7:10pm: The Cubs made Rizzo a five-year, $ 70MM extension offer, Mooney and Ken Rosenthal report. It was a front-loaded proposal with escalators that could have kicked in toward the back end of the deal.
11:35am: Cubs first baseman Anthony Rizzo told reporters today that extension talks with the team have stalled and a new deal now looks unlikely (Twitter link via The Athletic’s Patrick Mooney). The slugger added that after speaking with his family and his representatives, he feels strongly about his previously set Opening Day deadline and has told his agents to stop talking to him about a contract (Twitter link via ESPN’s Jesse Rogers). Rizzo is “at peace” with the lack of a new contract and plans to shift his focus to the 2021 season.
Rizzo is one of three prominent members of the Cubs’ 2016 World Series roster that is currently slated to hit the open market after the season. The others, Javier Baez and Kris Bryant, have also been considered potential extension candidates. However, Rizzo was seen as perhaps the likeliest of the trio to sign, given his lengthier tenure with the club, his age and his expected price relative to those younger teammates.

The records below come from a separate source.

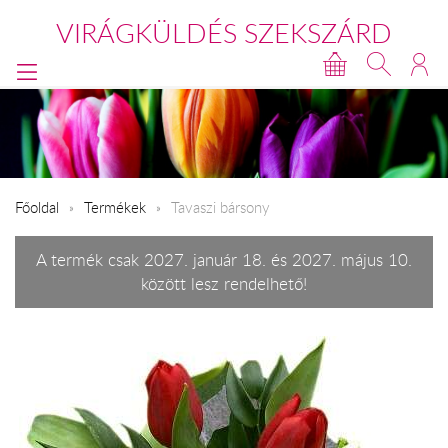
VIRÁGKÜLDÉS SZEKSZÁRD
Főoldal
Termékek
Tavaszi bársony
A termék csak 2027. január 18. és 2027. május 10.
között lesz rendelhető!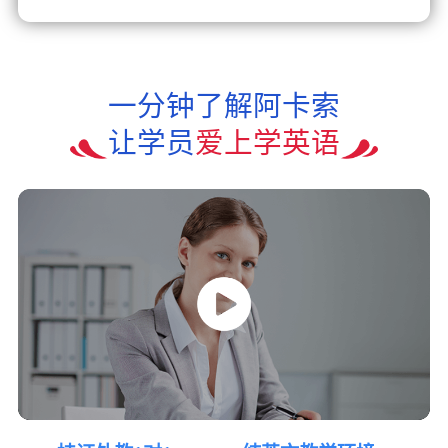
一分钟了解阿卡索
让学员
爱上学英语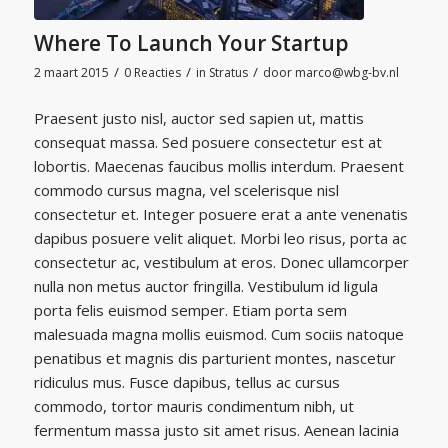
Where To Launch Your Startup
/
/
/
2 maart 2015
0 Reacties
in
Stratus
door
marco@wbg-bv.nl
Praesent justo nisl, auctor sed sapien ut, mattis
consequat massa. Sed posuere consectetur est at
lobortis. Maecenas faucibus mollis interdum. Praesent
commodo cursus magna, vel scelerisque nisl
consectetur et. Integer posuere erat a ante venenatis
dapibus posuere velit aliquet. Morbi leo risus, porta ac
consectetur ac, vestibulum at eros. Donec ullamcorper
nulla non metus auctor fringilla. Vestibulum id ligula
porta felis euismod semper. Etiam porta sem
malesuada magna mollis euismod. Cum sociis natoque
penatibus et magnis dis parturient montes, nascetur
ridiculus mus. Fusce dapibus, tellus ac cursus
commodo, tortor mauris condimentum nibh, ut
fermentum massa justo sit amet risus. Aenean lacinia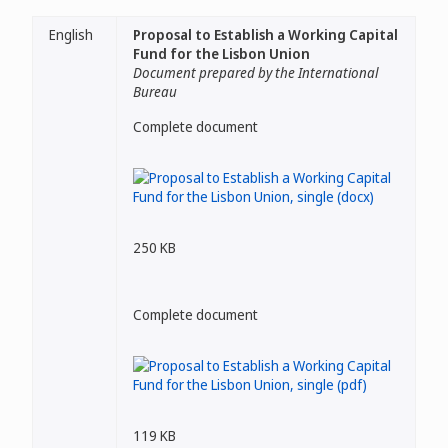
English
Proposal to Establish a Working Capital
Fund for the Lisbon Union
Document prepared by the International
Bureau
Complete document
250 KB
Complete document
119 KB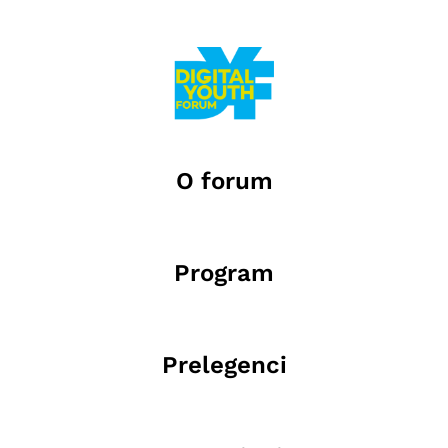
O forum
Program
Prelegenci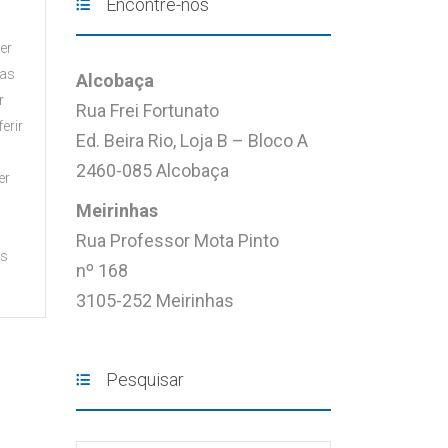
Encontre-nos
er
nas
Alcobaça
r
Rua Frei Fortunato
erir
Ed. Beira Rio, Loja B – Bloco A
2460-085 Alcobaça
er
Meirinhas
Rua Professor Mota Pinto
es
nº 168
3105-252 Meirinhas
Pesquisar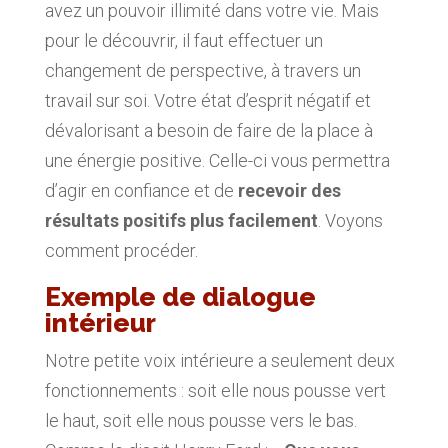
avez un pouvoir illimité dans votre vie. Mais
pour le découvrir, il faut effectuer un
changement de perspective, à travers un
travail sur soi. Votre état d’esprit négatif et
dévalorisant a besoin de faire de la place à
une énergie positive. Celle-ci vous permettra
d’agir en confiance et de
recevoir des
résultats positifs plus facilement
. Voyons
comment procéder.
Exemple de dialogue
intérieur
Notre petite voix intérieure a seulement deux
fonctionnements : soit elle nous pousse vert
le haut, soit elle nous pousse vers le bas.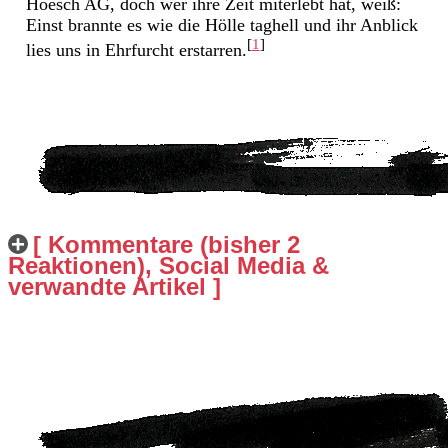
Hoesch AG, doch wer ihre Zeit miterlebt hat, weiß:
Einst brannte es wie die Hölle taghell und ihr Anblick
[
1
]
lies uns in Ehrfurcht erstarren.
[ Kommentare (bisher 2
Reaktionen), Social Media &
verwandte Artikel ]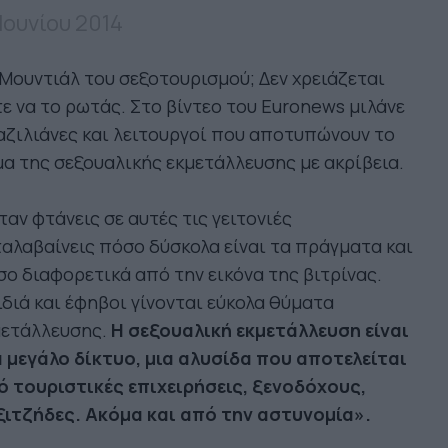
 Ιουνίου 2014
Μουντιάλ του σεξοτουρισμού; Δεν χρειάζεται
ε να το ρωτάς. Στο βίντεο του Euronews μιλάνε
ζιλιάνες και λειτουργοί που αποτυπώνουν το
α της σεξουαλικής εκμετάλλευσης με ακρίβεια.
αν φτάνεις σε αυτές τις γειτονιές
αλαβαίνεις πόσο δύσκολα είναι τα πράγματα και
ο διαφορετικά από την εικόνα της βιτρίνας.
διά και έφηβοι γίνονται εύκολα θύματα
μετάλλευσης.
Η σεξουαλική εκμετάλλευση είναι
 μεγάλο δίκτυο, μια αλυσίδα που αποτελείται
ό τουριστικές επιχειρήσεις, ξενοδόχους,
ξιτζήδες. Ακόμα και από την αστυνομία».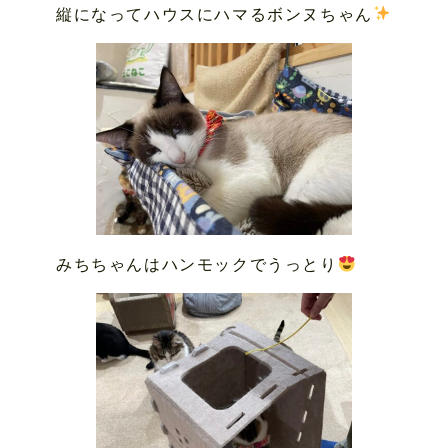
縦になってハウスにハマるボンヌちゃん
みちちゃんはハンモックでうっとり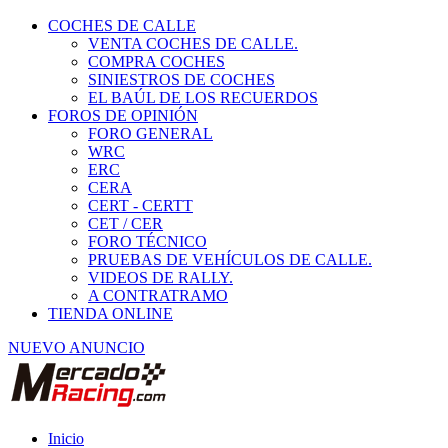
COCHES DE CALLE
VENTA COCHES DE CALLE.
COMPRA COCHES
SINIESTROS DE COCHES
EL BAÚL DE LOS RECUERDOS
FOROS DE OPINIÓN
FORO GENERAL
WRC
ERC
CERA
CERT - CERTT
CET / CER
FORO TÉCNICO
PRUEBAS DE VEHÍCULOS DE CALLE.
VIDEOS DE RALLY.
A CONTRATRAMO
TIENDA ONLINE
NUEVO ANUNCIO
Inicio
Piezas de Competición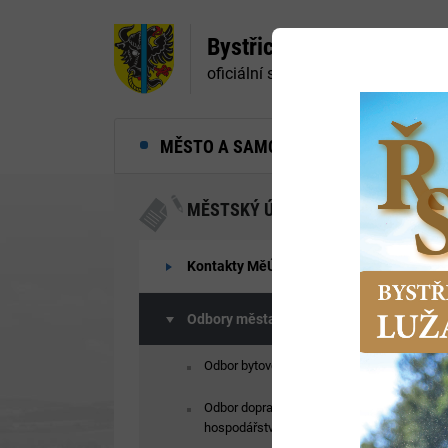
Bystřice nad Pernštejne
oficiální stránky města
MĚSTO A SAMOSPRÁVA
MĚ
MĚSTSKÝ ÚŘAD
Kontakty MěÚ
Odbory města
Odbor bytového hospodářství
Odbor dopravy a silničního
hospodářství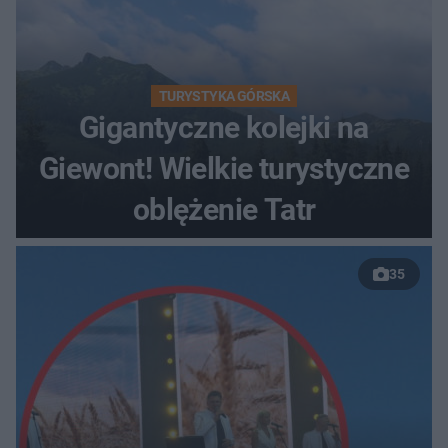
TURYSTYKA GÓRSKA
Gigantyczne kolejki na
Giewont! Wielkie turystyczne
oblężenie Tatr
35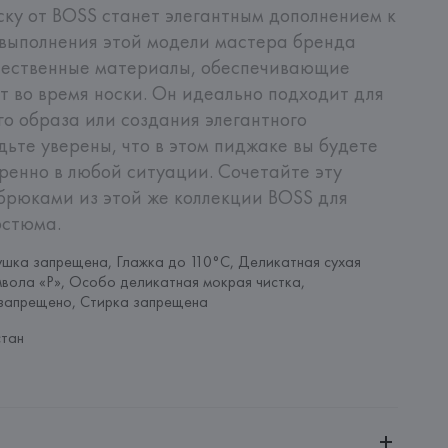
ку от BOSS станет элегантным дополнением к 
выполнения этой модели мастера бренда 
чественные материалы, обеспечивающие 
т во время носки. Он идеально подходит для 
о образа или создания элегантного 
дьте уверены, что в этом пиджаке вы будете 
ренно в любой ситуации. Сочетайте эту 
рюками из этой же коллекции BOSS для 
остюма.
шка запрещена, Глажка до 110°C, Деликатная сухая 
мвола «P», Особо деликатная мокрая чистка, 
запрещено, Стирка запрещена
стан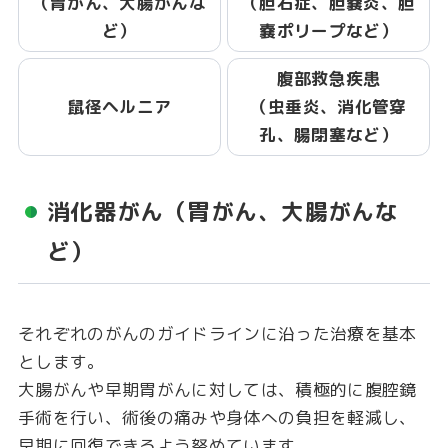
（胃がん、大腸がんな
（胆石症、胆嚢炎、胆
ど）
嚢ポリープなど）
腹部救急疾患
鼠径ヘルニア
（虫垂炎、消化管穿
孔、腸閉塞など）
消化器がん（胃がん、大腸がんな
ど）
それぞれのがんのガイドラインに沿った治療を基本
とします。
大腸がんや早期胃がんに対しては、積極的に腹腔鏡
手術を行い、術後の痛みや身体への負担を軽減し、
早期に回復できるよう努めています。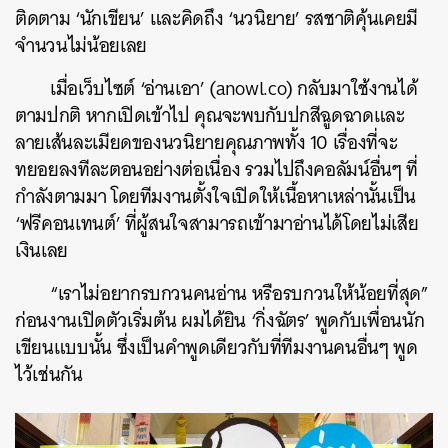
ติดตาม ‘นักเขียน’ และคิดถึง ‘นวนิยาย’ รสชาติคุ้นเคยมี
จำนวนไม่น้อยเลย
เมื่อเว็บไซต์ ‘อ่านเอา’ (anowl.co) กลับมาใช้งานได้
ตามปกติ หากเปิดเข้าไป คุณจะพบกับปกสีฉูดฉาดและ
ลายเส้นละเมียดของนวนิยายคุณภาพทั้ง 10 เรื่องที่จะ
ทยอยลงทีละตอนอย่างต่อเนื่อง รวมไปถึงคอลัมน์อื่นๆ ที่
กำลังตามมา โดยทีมงานตั้งใจเปิดให้เนื้อหาเหล่านั้นเป็น
‘ฟรีคอนเทนต์’ ที่ผู้สนใจสามารถเข้ามาอ่านได้โดยไม่เสีย
เงินเลย
“เราไม่อยากรบกวนคนอ่าน หรือรบกวนให้น้อยที่สุด”
ก่อนงานเปิดตัวเริ่มต้น ผมได้ยิน ‘กิ่งฉัตร’ พูดกับเพื่อนนัก
เขียนแบบนั้น ซึ่งเป็นคำพูดเดียวกับที่ทีมงานคนอื่นๆ พูด
ไว้เช่นกัน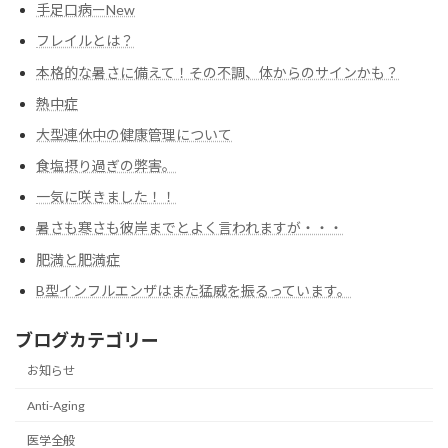
手足口病ーNew
フレイルとは？
本格的な暑さに備えて！その不調、体からのサインかも？
熱中症
大型連休中の健康管理について
食塩摂り過ぎの弊害。
一気に咲きました！！
暑さも寒さも彼岸までとよく言われますが・・・
肥満と肥満症
B型インフルエンザはまた猛威を振るっています。
ブログカテゴリー
お知らせ
Anti-Aging
医学全般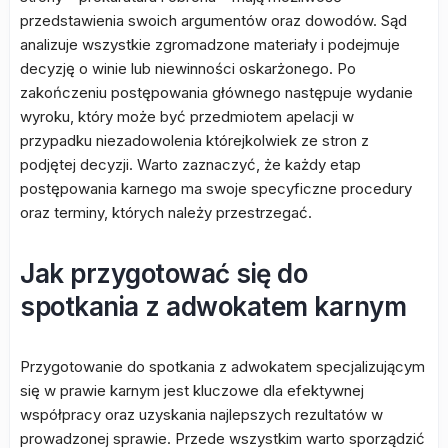
przedstawienia swoich argumentów oraz dowodów. Sąd
analizuje wszystkie zgromadzone materiały i podejmuje
decyzję o winie lub niewinności oskarżonego. Po
zakończeniu postępowania głównego następuje wydanie
wyroku, który może być przedmiotem apelacji w
przypadku niezadowolenia którejkolwiek ze stron z
podjętej decyzji. Warto zaznaczyć, że każdy etap
postępowania karnego ma swoje specyficzne procedury
oraz terminy, których należy przestrzegać.
Jak przygotować się do
spotkania z adwokatem karnym
Przygotowanie do spotkania z adwokatem specjalizującym
się w prawie karnym jest kluczowe dla efektywnej
współpracy oraz uzyskania najlepszych rezultatów w
prowadzonej sprawie. Przede wszystkim warto sporządzić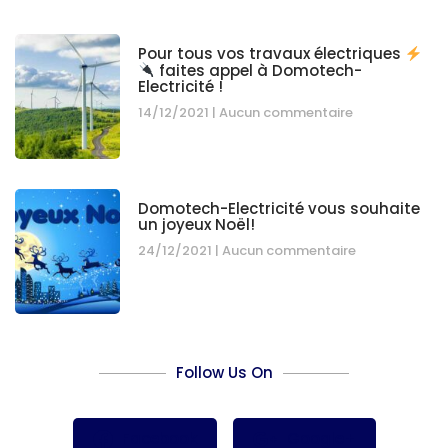
Pour tous vos travaux électriques
faites appel à Domotech-
Electricité !
14/12/2021
Aucun commentaire
Domotech-Electricité vous souhaite
un joyeux Noël!
24/12/2021
Aucun commentaire
Follow Us On
Facebook
Google+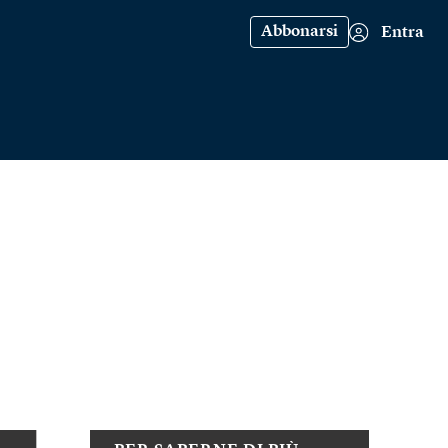
Abbonarsi
Entra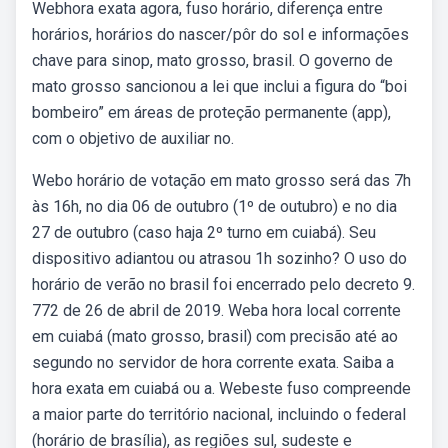
Webhora exata agora, fuso horário, diferença entre
horários, horários do nascer/pôr do sol e informações
chave para sinop, mato grosso, brasil. O governo de
mato grosso sancionou a lei que inclui a figura do “boi
bombeiro” em áreas de proteção permanente (app),
com o objetivo de auxiliar no.
Webo horário de votação em mato grosso será das 7h
às 16h, no dia 06 de outubro (1º de outubro) e no dia
27 de outubro (caso haja 2º turno em cuiabá). Seu
dispositivo adiantou ou atrasou 1h sozinho? O uso do
horário de verão no brasil foi encerrado pelo decreto 9.
772 de 26 de abril de 2019. Weba hora local corrente
em cuiabá (mato grosso, brasil) com precisão até ao
segundo no servidor de hora corrente exata. Saiba a
hora exata em cuiabá ou a. Webeste fuso compreende
a maior parte do território nacional, incluindo o federal
(horário de brasília), as regiões sul, sudeste e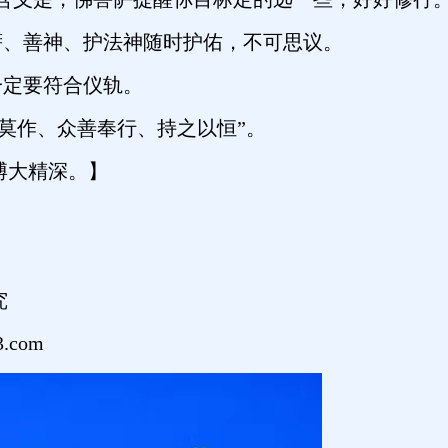
、善神、护法神随时护佑，不可思议。
定要符合仪轨。
莫作、众善奉行、持之以恒”。
博大精深。】
究
.com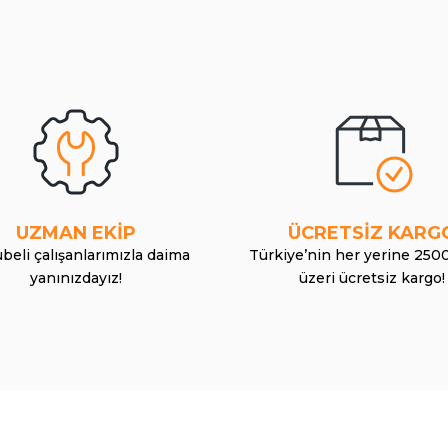
UZMAN EKİP
ÜCRETSİZ KARG
beli çalışanlarımızla daima
Türkiye’nin her yerine 250
yanınızdayız!
üzeri ücretsiz kargo!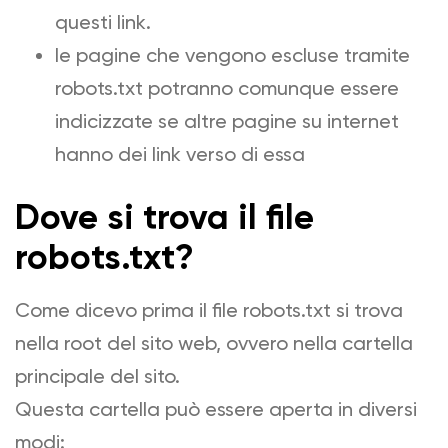
questi link.
le pagine che vengono escluse tramite
robots.txt potranno comunque essere
indicizzate se altre pagine su internet
hanno dei link verso di essa
Dove si trova il file
robots.txt?
Come dicevo prima il file robots.txt si trova
nella root del sito web, ovvero nella cartella
principale del sito.
Questa cartella può essere aperta in diversi
modi: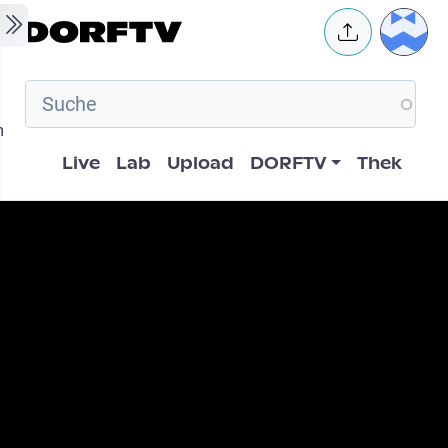
Skip to main content
User 
m
Hauptnavigation
Live
Lab
Upload
DORFTV
Thek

Lining up on a new contract was likely difficult for myriad reasons, though. Rizzo has already signed what proved to be a very beneficial deal for the Cubs once in his career. That contract, a seven-year, $ 41MM extension inked in May 2013, ultimately wound up spanning nine years and paying Rizzo $ 75MM after a pair of club options were picked up and after he triggered some escalators based on a trio of fourth-place finishes in MVP voting. Having already taken what now looks to be a discount once, he may not have been as keen on doing so a second time.
It’s also tough to project Rizzo moving forward after he turned in one of his worst career showings at the plate in last year’s 60-game sprint. Rizzo appeared in 58 games for the Cubs and tallied 243 trips to the plate, but he batted just .222/.342/.414 along the way. His strikeout and walk rates remained strong, but that output obviously pales in comparison to the hearty .276/.379/.499 slash he logged from 2013-19. The Cubs likely have at least some trepidation as a result of last year’s downturn — particularly since Rizzo will turn 32 this August.
The lack of a deal this spring doesn’t guarantee that Rizzo will be playing elsewhere after the 2021 season. It remains possible that the Cubs could come back to the table with a late offer that is more in line with the 31-year-old’s asking price to this point, just as it’s possible that he could play out the ’21 season, reach free agency and ultimately still opt to re-sign with the Cubs. Owner Tom Ricketts has been quite averse to long-term spending over the past three offseasons, but at least on the surface, Rizzo would seem like a possible exception due to his nine-year tenure as a Cub, his role as a team leader and the role he played in the franchise’s curse-breaking championship run.